Background: One of the most common malignant tumors in the world is hepatocellular carcinoma (HCC). The high mortality and morbidity pose a serious threat to human health. Although various treatment methods are available, symptoms of HCC at the early stage are not obvious, and the best treatment time has often been lost after the diagnosis. For further improvement of diagnosis and therapy, it is urgent to have a deeper understanding of HCC. Methods: Multiple HCC datasets were combined for differential analysis of HCC. Differentially expressed genes screened for key genes in HCC were performed using Lasso and SVM-RFE machine learning methods. At the same time, our study also examined key genes diagnostic and prognostic capabilities. We also used single-cell sequencing data to analyze and clarify the expression levels of genes in the tumor microenvironment. Moreover, correlation analysis was used to determine the relationship between gene expression and common biomarkers. Finally, we used HCC tissue specimens from the clinic, performed Hematoxylin-Eosin staining and immunofluorescence staining, and explored the expression site and expression level of genes in tissues. Finally, we combined gene expression levels with clinical indicators to explore the clinical value of the genes. Results: A set of 7 genes were identified by the two independent analysis methods, Lasso regression and SVM-RFE. All 7 genes showed good diagnostic value in multiple HCC data sets. We found that PLVAP showed prognostic value in HCC overall survival (OS). The results of single-cell sequencing data suggested that PLVAP is highly expressed in endothelial cells in HCC tissues. The results from immunofluorescence also confirmed the results of single-cell sequencing data. PLVAP showed moderate correlation with vascular endothelial biomarkers CD31, CD34, CD105, and VEGFR2. Analyzing clinical data, we found that PLVAP is correlated with patients T stage.
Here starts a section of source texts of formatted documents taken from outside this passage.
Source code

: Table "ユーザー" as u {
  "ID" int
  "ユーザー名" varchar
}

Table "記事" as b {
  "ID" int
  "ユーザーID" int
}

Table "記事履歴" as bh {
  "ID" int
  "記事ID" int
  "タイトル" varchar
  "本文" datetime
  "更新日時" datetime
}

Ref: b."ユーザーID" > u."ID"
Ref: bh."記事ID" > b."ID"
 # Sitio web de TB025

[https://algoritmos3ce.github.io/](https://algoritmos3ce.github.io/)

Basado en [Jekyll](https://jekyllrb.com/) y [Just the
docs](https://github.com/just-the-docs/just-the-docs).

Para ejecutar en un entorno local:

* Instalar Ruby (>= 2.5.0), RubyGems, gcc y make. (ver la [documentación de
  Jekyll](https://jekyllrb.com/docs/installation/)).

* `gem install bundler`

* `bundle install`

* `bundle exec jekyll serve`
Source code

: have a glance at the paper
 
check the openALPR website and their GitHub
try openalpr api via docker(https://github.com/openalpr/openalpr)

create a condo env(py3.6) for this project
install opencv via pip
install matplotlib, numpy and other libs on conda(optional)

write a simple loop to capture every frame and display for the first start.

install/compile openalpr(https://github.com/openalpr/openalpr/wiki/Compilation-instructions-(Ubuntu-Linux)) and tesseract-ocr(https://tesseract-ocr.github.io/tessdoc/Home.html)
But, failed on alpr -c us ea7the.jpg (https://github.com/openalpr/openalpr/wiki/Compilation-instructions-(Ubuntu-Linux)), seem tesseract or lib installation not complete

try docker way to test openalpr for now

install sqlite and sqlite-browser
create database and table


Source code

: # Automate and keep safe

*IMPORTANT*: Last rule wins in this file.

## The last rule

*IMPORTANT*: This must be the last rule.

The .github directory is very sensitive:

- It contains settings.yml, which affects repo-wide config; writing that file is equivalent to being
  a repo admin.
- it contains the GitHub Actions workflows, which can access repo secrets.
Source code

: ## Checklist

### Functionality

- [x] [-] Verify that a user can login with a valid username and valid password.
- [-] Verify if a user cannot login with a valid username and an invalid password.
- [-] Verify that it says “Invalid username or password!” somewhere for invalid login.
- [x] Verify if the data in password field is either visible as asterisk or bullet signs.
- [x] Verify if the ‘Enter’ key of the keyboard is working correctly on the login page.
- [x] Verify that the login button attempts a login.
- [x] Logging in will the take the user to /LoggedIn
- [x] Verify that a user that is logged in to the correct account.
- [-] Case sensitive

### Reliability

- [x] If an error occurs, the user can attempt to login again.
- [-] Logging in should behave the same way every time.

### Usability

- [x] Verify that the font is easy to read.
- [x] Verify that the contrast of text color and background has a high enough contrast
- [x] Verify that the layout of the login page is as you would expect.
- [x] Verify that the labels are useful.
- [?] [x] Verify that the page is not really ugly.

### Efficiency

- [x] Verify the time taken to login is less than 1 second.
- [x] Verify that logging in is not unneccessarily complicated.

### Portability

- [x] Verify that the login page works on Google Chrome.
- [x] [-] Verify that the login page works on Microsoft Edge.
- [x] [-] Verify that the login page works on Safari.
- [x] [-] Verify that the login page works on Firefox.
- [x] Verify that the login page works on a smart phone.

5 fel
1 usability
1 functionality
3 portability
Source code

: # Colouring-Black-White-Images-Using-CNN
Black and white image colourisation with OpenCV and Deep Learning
Patients with high expression of PLVAP have a lower T stage, and conversely, patients with low expression of PLVAP have higher T stage. Conclusion: PLVAP correlates with clinical data in HCC. Subsequent single-cell sequencing data and immunofluorescence staining confirmed that PLVAP is mainly present in vascular endothelial cells, and PLVAP expression is correlated with the patients T stage.